The first mission is a simple rescue: find agent Marissa and then shoot your way out the back. A very good introduction level that introduces most of the game’s concepts. A few disposable weapons, a replacement mech when yours wears out, and a hidden one if you do some exploring with the conveniently located missiles.

This is me at the start of level one, full health and ready to kick ass.

This is me a few minutes later, so nearly dead I’ve lost my weapon arm and can do nothing more than run around hoping to find another mech or a health item before someone so much as sneezes on me. Metal Warriors doesn’t have any sort of on-screen display to indicate time, score or health. None of these things are important in the game’s universe. As your mech takes damage it loses its shiny red colour, becoming grey before starting to throw off sparks, losing its ability to fight, and finally exploding. It’s up to the player to gauge exactly how much more risk-taking is prudent before abandoning the mech for another.
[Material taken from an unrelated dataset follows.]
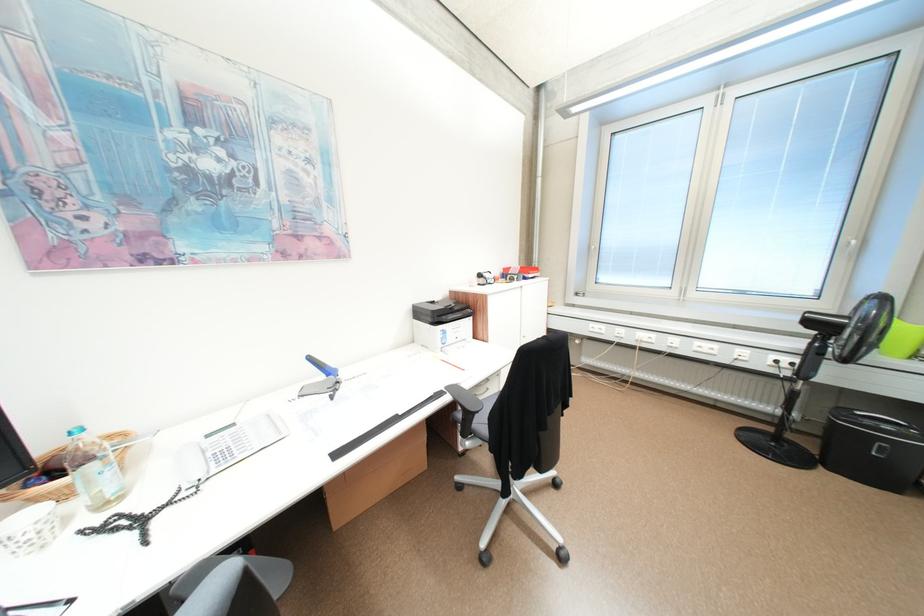
Locate an element on the screen. This screenshot has height=616, width=924. white window handle is located at coordinates (850, 248).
If you’re lucky enough to find a health item, you’ll be back to full strength instantly.

NFG

May 8 2013

Metal Warriors’ 1-player game is not easy. It’s not easy at all and without the benefit of emulators save states I don’t think there’s any chance at all I’d ever beat the game. It’s damned hard, but awesome for it.

Enemy mechs abound, of course, and there are plenty of ’em lurking in places you’d rather they didn’t. Automated sentries pop down from the ceiling, missile launchers roam the hallways, huge turrets block your path and, from time to time, enormous lasers reduce you to smoke. Also land mines. And floating air-mines. And ooh, there are landslides too. And ice! Walls and floors you can shoot through, and etc and so on.

It’s varied enough that you never feel like you’ve seen it all, each new level brings a new location, from deep space, snowy winter and leafy jungles.

In motion the variety is well presented and looks impressive enough, but in the screenshots you start to see the seams a bit. Tiles that don’t quite line up, noticeable edges between tiles, etc. But it’s a small complaint that does not at all detract from the game.

And, after a few more hours playtime, I’m prepared to say that this game has aged exceptionally well. It’s a brilliant game with tight controls, good sound and music. When playing, it just feels right. It feels awesome, in fact. I don’t think it’s quite worth five hundred bucks (the going rate on ebay, it seems) but it’s definitely in my list of top five favourite SNES games.